## Task objective
Below are some records; quote exactly the lines from the one that contains "vfov_deg: 89.9" through the one that contains "focal_mm: 2.02", inclusive, and no others.

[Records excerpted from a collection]
▼
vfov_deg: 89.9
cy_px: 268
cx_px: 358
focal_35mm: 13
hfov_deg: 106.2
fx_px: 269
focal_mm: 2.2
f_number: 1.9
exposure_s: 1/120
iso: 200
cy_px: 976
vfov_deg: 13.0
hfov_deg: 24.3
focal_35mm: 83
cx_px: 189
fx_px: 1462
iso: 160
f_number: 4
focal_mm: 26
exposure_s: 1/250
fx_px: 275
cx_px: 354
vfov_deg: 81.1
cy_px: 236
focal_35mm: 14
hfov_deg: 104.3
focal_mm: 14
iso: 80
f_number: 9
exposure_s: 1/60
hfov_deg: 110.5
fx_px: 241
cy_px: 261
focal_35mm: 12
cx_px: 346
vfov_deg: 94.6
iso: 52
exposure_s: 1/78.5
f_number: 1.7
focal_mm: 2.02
▲
▼
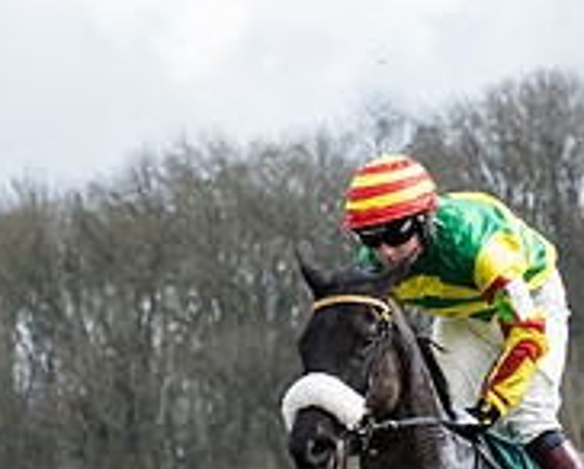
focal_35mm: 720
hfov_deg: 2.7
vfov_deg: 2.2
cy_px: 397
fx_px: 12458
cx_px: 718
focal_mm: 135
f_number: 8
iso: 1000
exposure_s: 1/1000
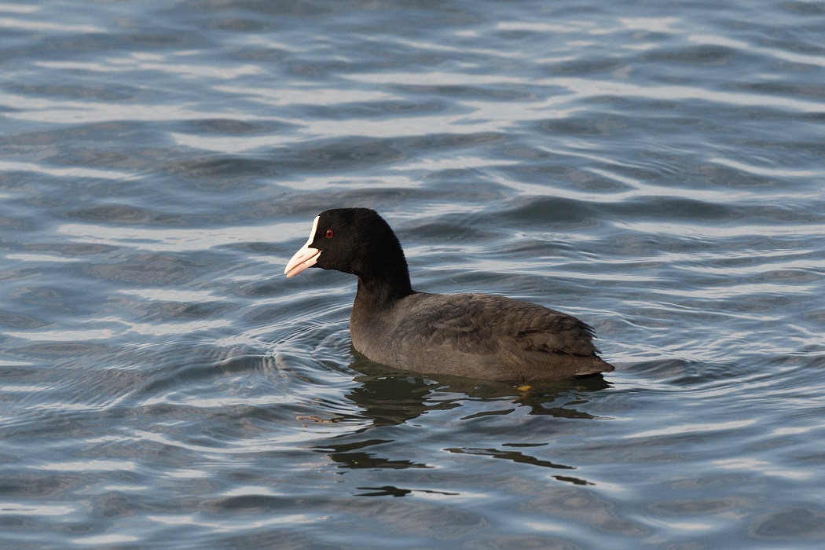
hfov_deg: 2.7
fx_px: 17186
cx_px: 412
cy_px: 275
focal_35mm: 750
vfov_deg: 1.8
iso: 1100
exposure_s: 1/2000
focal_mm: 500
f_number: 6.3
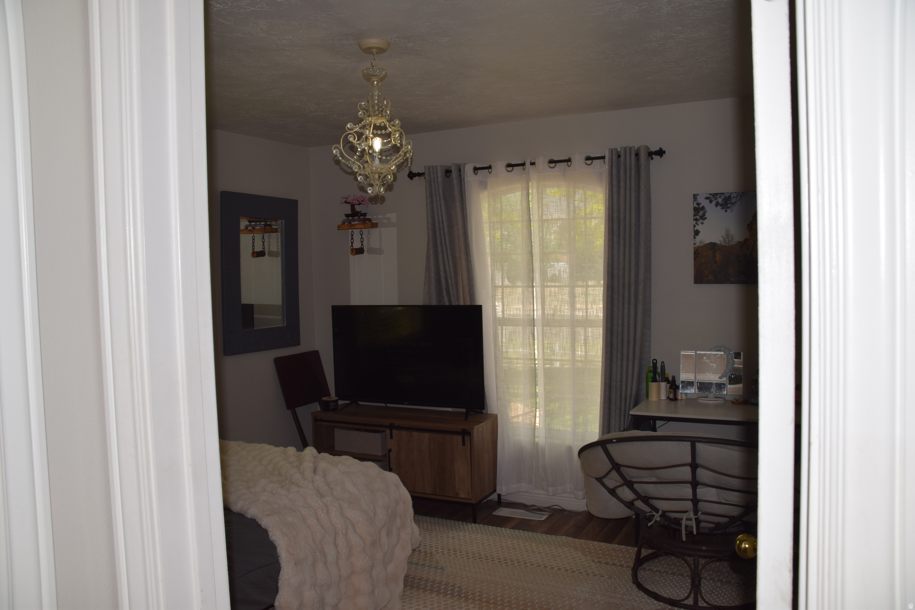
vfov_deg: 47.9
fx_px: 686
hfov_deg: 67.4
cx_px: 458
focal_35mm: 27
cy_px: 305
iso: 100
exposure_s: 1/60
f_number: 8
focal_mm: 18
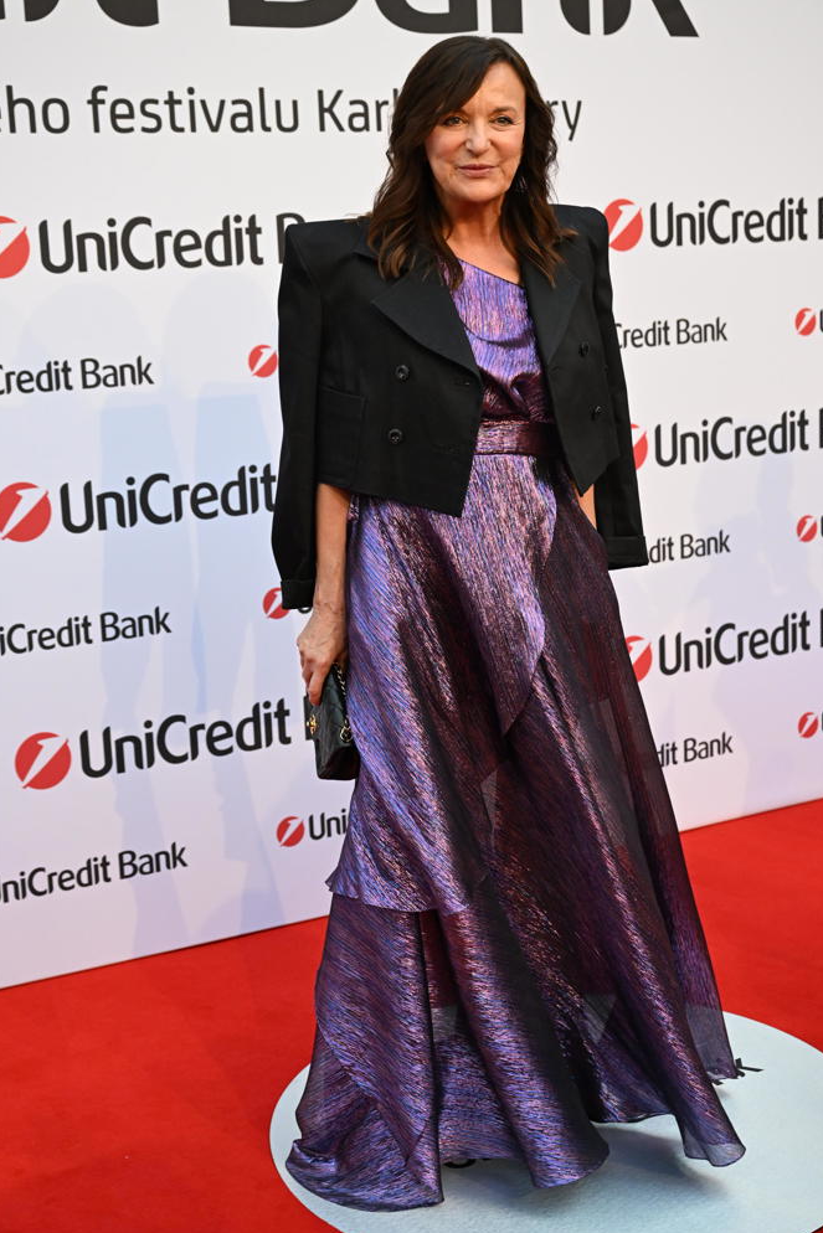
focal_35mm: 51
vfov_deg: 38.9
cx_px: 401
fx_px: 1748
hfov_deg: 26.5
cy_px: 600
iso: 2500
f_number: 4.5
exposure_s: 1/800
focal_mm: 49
▲
## Solved exercise
vfov_deg: 89.9
cy_px: 268
cx_px: 358
focal_35mm: 13
hfov_deg: 106.2
fx_px: 269
focal_mm: 2.2
f_number: 1.9
exposure_s: 1/120
iso: 200
cy_px: 976
vfov_deg: 13.0
hfov_deg: 24.3
focal_35mm: 83
cx_px: 189
fx_px: 1462
iso: 160
f_number: 4
focal_mm: 26
exposure_s: 1/250
fx_px: 275
cx_px: 354
vfov_deg: 81.1
cy_px: 236
focal_35mm: 14
hfov_deg: 104.3
focal_mm: 14
iso: 80
f_number: 9
exposure_s: 1/60
hfov_deg: 110.5
fx_px: 241
cy_px: 261
focal_35mm: 12
cx_px: 346
vfov_deg: 94.6
iso: 52
exposure_s: 1/78.5
f_number: 1.7
focal_mm: 2.02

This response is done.